Lecture 3: Data reshaping and visualization

Lecture 3: Data reshaping and visualization#

“Data visualization”, “chart”, “graph”, and will be used interchangeably.

Please sign attendance sheet; close devices

Ensure the visualizations render properly across VSCode, Jupyter Book, etc. You can ignore this.

import plotly.io as pio

pio.renderers.default = "colab+notebook_connected+plotly_mimetype"

Example from first class #

import plotly.express as px

df = px.data.tips()
fig = px.scatter(df, x="total_bill", y="tip", trendline="ols")
fig.show()

This includes a trendline. Let’s take a look at the statistical summary, via the statsmodels package, following Plotly’s example:

trend_results = px.get_trendline_results(fig).iloc[0, 0]
trend_results.summary()

OLS Regression Results
Dep. Variable:	y	R-squared:	0.457
Model:	OLS	Adj. R-squared:	0.454
Method:	Least Squares	F-statistic:	203.4
Date:	Tue, 14 Apr 2026	Prob (F-statistic):	6.69e-34
Time:	17:28:13	Log-Likelihood:	-350.54
No. Observations:	244	AIC:	705.1
Df Residuals:	242	BIC:	712.1
Df Model:	1
Covariance Type:	nonrobust

	coef	std err	t	P>\|t\|	[0.025	0.975]
const	0.9203	0.160	5.761	0.000	0.606	1.235
x1	0.1050	0.007	14.260	0.000	0.091	0.120

Omnibus:	20.185	Durbin-Watson:	1.811
Prob(Omnibus):	0.000	Jarque-Bera (JB):	37.750
Skew:	0.443	Prob(JB):	6.35e-09
Kurtosis:	4.711	Cond. No.	53.0

Notes:
[1] Standard Errors assume that the covariance matrix of the errors is correctly specified.

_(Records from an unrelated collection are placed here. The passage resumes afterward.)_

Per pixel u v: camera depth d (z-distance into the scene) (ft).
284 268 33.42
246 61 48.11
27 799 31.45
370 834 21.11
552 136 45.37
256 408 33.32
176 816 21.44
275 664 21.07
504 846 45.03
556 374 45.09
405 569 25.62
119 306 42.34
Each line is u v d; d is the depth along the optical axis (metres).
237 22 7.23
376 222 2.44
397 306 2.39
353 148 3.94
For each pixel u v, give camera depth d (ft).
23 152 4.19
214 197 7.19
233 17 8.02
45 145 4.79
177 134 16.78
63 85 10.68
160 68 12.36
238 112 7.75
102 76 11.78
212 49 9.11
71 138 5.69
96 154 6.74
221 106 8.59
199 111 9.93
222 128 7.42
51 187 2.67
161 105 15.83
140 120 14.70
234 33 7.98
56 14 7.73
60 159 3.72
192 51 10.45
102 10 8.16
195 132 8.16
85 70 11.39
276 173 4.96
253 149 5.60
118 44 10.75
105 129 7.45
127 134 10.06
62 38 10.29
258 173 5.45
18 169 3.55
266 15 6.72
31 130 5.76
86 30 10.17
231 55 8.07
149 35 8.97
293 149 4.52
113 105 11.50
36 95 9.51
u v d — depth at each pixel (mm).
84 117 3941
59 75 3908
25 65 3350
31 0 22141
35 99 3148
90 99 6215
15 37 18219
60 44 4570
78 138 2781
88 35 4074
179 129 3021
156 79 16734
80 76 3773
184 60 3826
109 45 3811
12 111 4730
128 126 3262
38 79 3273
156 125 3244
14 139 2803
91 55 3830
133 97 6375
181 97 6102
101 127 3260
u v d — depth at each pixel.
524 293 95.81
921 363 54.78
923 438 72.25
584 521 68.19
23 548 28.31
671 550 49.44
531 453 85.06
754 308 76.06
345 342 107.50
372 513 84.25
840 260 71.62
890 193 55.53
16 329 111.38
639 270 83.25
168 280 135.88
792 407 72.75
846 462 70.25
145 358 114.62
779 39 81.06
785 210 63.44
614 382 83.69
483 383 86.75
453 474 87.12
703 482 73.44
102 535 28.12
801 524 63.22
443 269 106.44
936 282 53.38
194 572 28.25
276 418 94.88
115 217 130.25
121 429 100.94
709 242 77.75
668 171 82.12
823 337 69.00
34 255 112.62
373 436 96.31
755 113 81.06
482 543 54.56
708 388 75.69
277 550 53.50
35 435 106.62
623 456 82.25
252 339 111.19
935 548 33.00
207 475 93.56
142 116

“In general, the higher the R-squared, the better the model fits your data.”

In-class exercise#

Using NYC parks data, make a histogram of parks by borough. Pair with a neighbor.

Fertility rates demo#

What should we look at?

Reshaping #

Like pivot tables in spreadsheets

Mapping#

Let’s make a map. What should it be?

Choropleth maps #

Geospatial data#

To make a choropleth map, we need shapes. We’ll use country boundaries as GeoJSON from Natural Earth.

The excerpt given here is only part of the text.